TASK TO COMPLETE => Copy every line of the records below word for word, omitting the pictures.

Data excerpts

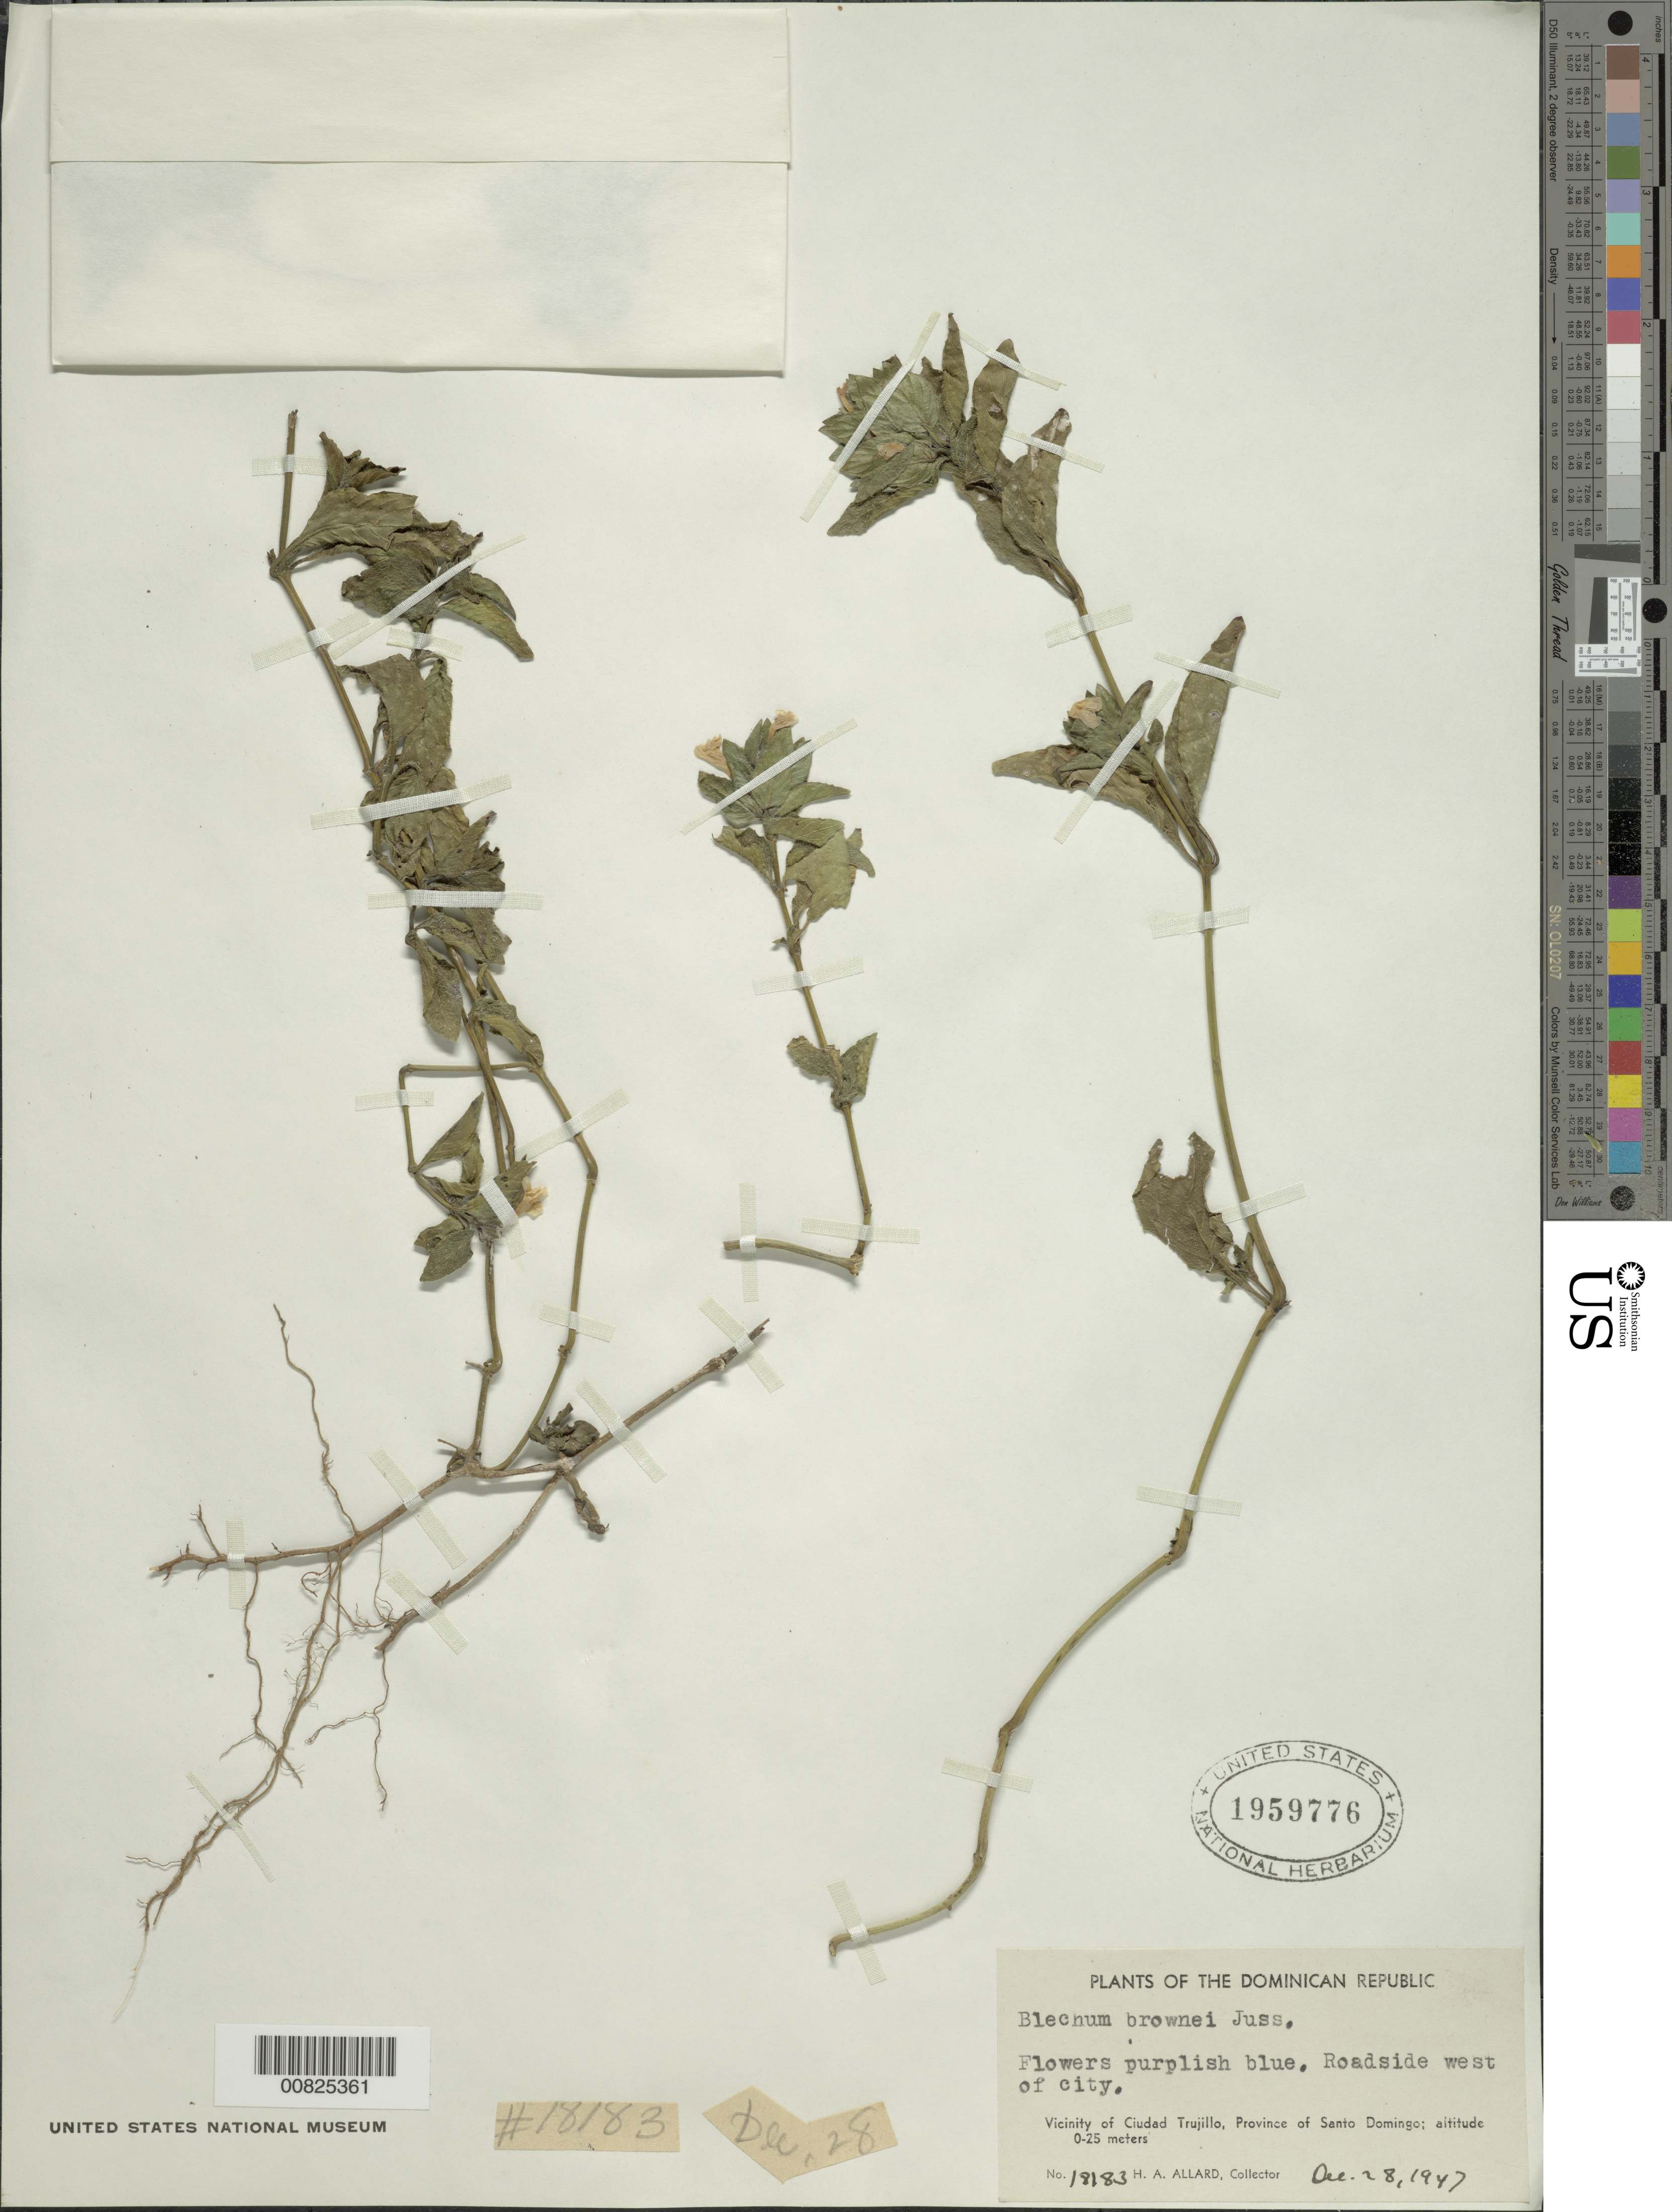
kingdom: Plantae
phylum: Tracheophyta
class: Magnoliopsida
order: Lamiales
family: Acanthaceae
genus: Blechum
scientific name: Blechum pyramidatum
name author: (Lam.) Urb.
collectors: H. A. Allard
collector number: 18183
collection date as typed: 28 Dec 1947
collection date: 1947-12-28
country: Dominican Republic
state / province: Distrito Nacional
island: Hispaniola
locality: Vicinity of Santo Domingo, W of city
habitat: Roadside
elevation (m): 0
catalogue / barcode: US 1959776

TASK OUTPUT =>
kingdom: Plantae
phylum: Tracheophyta
class: Magnoliopsida
order: Lamiales
family: Acanthaceae
genus: Blechum
scientific name: Blechum pyramidatum
name author: (Lam.) Urb.
collectors: H. A. Allard
collector number: 18183
collection date as typed: 28 Dec 1947
collection date: 1947-12-28
country: Dominican Republic
state / province: Distrito Nacional
island: Hispaniola
locality: Vicinity of Santo Domingo, W of city
habitat: Roadside
elevation (m): 0
catalogue / barcode: US 1959776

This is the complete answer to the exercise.